▶ **SUPPLIED PASSAGE**:
· · · · · · ·

Meanwhile, on the liberal Westside, board member Alan Gershman is trying to balance the needs of minority students, who are being bused in increasing numbers into Westside schools, with the interests of students in mostly Anglo neighborhoods--whose parents have the power of the ballot behind them.

“Politically, my constituency is one that would be identified by and large as moderate to liberal, particularly on social issues,” said Gershman, who opposed the year-round plan, “but (it) turns out to be moderate to conservative, and even reactionary,” on the year-round issue.

No longer are Anglo students in the majority, as they were in 1963, when the desegregation lawsuit was filed. Today, the Los Angeles school district enrollment is 82% minority, with 56% Latino. Anglos account for 18%, blacks for 18% and Asians for 8%.

Yet the minority enrollments and the overcrowded schools are concentrated in certain regions of the vast district--downtown, along the Wilshire corridor, in the East San Fernando Valley, in parts of northeast Los Angeles and throughout the southeast cities of South Gate, Cudahy, Huntington Park, Maywood and Bell.

· · · · · · ·

▶ **PROVIDED INFORMATION**:
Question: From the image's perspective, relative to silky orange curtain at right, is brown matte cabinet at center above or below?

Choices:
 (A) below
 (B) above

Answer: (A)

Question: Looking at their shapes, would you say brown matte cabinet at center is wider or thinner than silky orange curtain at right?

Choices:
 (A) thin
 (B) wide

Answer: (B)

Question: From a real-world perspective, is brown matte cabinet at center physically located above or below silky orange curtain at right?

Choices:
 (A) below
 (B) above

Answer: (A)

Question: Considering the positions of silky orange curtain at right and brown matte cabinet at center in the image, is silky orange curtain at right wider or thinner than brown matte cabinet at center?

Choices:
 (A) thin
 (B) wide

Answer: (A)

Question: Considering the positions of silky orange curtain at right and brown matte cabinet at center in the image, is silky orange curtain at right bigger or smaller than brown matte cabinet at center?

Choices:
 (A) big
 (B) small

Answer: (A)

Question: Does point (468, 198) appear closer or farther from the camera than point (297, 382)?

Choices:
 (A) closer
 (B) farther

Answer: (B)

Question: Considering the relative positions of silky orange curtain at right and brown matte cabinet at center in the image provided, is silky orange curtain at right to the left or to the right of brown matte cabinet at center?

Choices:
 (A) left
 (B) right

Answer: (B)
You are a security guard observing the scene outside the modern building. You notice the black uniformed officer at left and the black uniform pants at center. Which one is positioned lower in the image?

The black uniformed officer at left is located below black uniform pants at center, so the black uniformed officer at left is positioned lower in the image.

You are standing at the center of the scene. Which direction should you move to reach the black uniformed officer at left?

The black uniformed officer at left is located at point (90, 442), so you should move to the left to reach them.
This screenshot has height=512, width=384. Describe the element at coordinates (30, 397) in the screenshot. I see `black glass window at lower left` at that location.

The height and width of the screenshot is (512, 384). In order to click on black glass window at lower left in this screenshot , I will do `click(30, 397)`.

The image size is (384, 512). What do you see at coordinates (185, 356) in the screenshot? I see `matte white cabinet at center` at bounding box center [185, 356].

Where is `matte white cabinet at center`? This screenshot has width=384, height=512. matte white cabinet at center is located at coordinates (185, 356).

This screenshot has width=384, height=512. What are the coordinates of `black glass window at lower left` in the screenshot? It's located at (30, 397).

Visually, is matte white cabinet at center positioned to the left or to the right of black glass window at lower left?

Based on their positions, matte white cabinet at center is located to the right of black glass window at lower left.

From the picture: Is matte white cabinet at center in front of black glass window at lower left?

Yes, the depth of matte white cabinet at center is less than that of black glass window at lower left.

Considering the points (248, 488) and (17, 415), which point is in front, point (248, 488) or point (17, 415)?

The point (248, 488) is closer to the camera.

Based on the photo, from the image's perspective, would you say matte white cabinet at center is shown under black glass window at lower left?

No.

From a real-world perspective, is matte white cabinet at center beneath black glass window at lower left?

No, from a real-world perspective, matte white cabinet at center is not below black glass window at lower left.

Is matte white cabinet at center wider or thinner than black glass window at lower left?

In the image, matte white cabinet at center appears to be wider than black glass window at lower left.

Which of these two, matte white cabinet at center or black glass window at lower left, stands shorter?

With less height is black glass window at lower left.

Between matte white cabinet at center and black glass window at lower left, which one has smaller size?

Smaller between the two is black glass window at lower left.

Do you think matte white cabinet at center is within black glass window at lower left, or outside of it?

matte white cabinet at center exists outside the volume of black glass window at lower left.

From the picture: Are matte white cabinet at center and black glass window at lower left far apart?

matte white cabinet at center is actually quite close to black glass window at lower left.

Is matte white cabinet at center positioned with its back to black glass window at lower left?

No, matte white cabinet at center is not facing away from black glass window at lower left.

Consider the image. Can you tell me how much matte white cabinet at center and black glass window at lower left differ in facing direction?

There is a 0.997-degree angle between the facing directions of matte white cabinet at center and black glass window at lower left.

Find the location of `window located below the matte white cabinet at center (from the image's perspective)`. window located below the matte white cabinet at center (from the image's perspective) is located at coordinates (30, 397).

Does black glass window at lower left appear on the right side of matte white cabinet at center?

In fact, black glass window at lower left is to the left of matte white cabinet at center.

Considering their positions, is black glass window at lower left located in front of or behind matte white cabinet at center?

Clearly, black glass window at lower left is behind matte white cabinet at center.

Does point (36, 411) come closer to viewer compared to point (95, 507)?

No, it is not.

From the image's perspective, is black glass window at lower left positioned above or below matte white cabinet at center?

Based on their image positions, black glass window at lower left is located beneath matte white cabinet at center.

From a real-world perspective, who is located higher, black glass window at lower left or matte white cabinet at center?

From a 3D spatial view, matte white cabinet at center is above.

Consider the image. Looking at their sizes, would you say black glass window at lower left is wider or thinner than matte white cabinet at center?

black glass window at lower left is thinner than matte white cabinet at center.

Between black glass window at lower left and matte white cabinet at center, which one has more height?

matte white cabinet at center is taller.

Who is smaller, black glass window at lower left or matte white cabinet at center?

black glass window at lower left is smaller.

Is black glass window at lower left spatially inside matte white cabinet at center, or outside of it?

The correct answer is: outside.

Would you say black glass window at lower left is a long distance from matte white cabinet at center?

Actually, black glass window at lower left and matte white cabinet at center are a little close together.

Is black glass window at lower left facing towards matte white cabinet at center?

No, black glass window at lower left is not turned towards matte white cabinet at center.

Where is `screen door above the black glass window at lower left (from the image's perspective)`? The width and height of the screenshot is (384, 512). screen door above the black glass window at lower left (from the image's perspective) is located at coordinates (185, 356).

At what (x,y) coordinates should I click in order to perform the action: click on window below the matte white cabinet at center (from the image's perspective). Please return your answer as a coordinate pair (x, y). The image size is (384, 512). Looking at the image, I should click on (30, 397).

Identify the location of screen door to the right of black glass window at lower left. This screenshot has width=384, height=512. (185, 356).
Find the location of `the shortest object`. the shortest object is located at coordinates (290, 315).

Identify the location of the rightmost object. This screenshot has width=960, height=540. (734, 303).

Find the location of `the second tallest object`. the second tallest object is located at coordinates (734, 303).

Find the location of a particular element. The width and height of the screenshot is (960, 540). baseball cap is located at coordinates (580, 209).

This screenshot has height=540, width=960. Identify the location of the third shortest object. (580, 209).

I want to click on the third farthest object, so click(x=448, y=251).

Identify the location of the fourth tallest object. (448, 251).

· · · · · · ·

▶ **TASK PROMPT**: In the article on Los Angeles schools, what percentage of the district's enrollment is Latino? The items aren't needed for any of this.

▶ **RESULT OF THE EXERCISE**: 56%